(SUPPLIED DATA Opens)

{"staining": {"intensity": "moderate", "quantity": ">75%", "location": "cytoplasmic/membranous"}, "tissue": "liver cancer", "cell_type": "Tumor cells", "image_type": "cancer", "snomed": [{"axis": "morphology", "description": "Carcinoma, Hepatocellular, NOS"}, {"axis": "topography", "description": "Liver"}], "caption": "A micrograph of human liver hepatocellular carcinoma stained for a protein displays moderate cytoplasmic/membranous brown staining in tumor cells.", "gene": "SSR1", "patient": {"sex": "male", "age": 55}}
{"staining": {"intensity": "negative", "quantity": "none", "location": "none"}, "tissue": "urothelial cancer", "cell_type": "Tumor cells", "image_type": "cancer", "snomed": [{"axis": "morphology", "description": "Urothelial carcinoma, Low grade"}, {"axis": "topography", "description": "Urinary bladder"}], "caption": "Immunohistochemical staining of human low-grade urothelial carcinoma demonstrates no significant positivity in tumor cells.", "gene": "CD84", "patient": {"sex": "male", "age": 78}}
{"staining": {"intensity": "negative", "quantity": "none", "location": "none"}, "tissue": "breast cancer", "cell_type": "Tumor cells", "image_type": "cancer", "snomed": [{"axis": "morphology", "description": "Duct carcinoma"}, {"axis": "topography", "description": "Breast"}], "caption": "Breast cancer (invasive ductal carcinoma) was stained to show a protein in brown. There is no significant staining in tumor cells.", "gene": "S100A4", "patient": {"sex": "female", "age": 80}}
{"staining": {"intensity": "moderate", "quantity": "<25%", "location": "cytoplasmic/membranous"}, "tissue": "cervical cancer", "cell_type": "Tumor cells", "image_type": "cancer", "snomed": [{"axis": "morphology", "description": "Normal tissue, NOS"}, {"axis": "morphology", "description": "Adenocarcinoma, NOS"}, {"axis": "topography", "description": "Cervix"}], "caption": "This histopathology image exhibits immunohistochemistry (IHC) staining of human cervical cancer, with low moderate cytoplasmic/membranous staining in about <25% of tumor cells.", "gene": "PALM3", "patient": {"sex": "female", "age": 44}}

(SUPPLIED DATA Closes)

• TASK TO CARRY OUT: Transcribe the whole listing with nothing added or left out.

• RESPONSE TO THE TASK:
{"staining": {"intensity": "moderate", "quantity": ">75%", "location": "cytoplasmic/membranous"}, "tissue": "liver cancer", "cell_type": "Tumor cells", "image_type": "cancer", "snomed": [{"axis": "morphology", "description": "Carcinoma, Hepatocellular, NOS"}, {"axis": "topography", "description": "Liver"}], "caption": "A micrograph of human liver hepatocellular carcinoma stained for a protein displays moderate cytoplasmic/membranous brown staining in tumor cells.", "gene": "SSR1", "patient": {"sex": "male", "age": 55}}
{"staining": {"intensity": "negative", "quantity": "none", "location": "none"}, "tissue": "urothelial cancer", "cell_type": "Tumor cells", "image_type": "cancer", "snomed": [{"axis": "morphology", "description": "Urothelial carcinoma, Low grade"}, {"axis": "topography", "description": "Urinary bladder"}], "caption": "Immunohistochemical staining of human low-grade urothelial carcinoma demonstrates no significant positivity in tumor cells.", "gene": "CD84", "patient": {"sex": "male", "age": 78}}
{"staining": {"intensity": "negative", "quantity": "none", "location": "none"}, "tissue": "breast cancer", "cell_type": "Tumor cells", "image_type": "cancer", "snomed": [{"axis": "morphology", "description": "Duct carcinoma"}, {"axis": "topography", "description": "Breast"}], "caption": "Breast cancer (invasive ductal carcinoma) was stained to show a protein in brown. There is no significant staining in tumor cells.", "gene": "S100A4", "patient": {"sex": "female", "age": 80}}
{"staining": {"intensity": "moderate", "quantity": "<25%", "location": "cytoplasmic/membranous"}, "tissue": "cervical cancer", "cell_type": "Tumor cells", "image_type": "cancer", "snomed": [{"axis": "morphology", "description": "Normal tissue, NOS"}, {"axis": "morphology", "description": "Adenocarcinoma, NOS"}, {"axis": "topography", "description": "Cervix"}], "caption": "This histopathology image exhibits immunohistochemistry (IHC) staining of human cervical cancer, with low moderate cytoplasmic/membranous staining in about <25% of tumor cells.", "gene": "PALM3", "patient": {"sex": "female", "age": 44}}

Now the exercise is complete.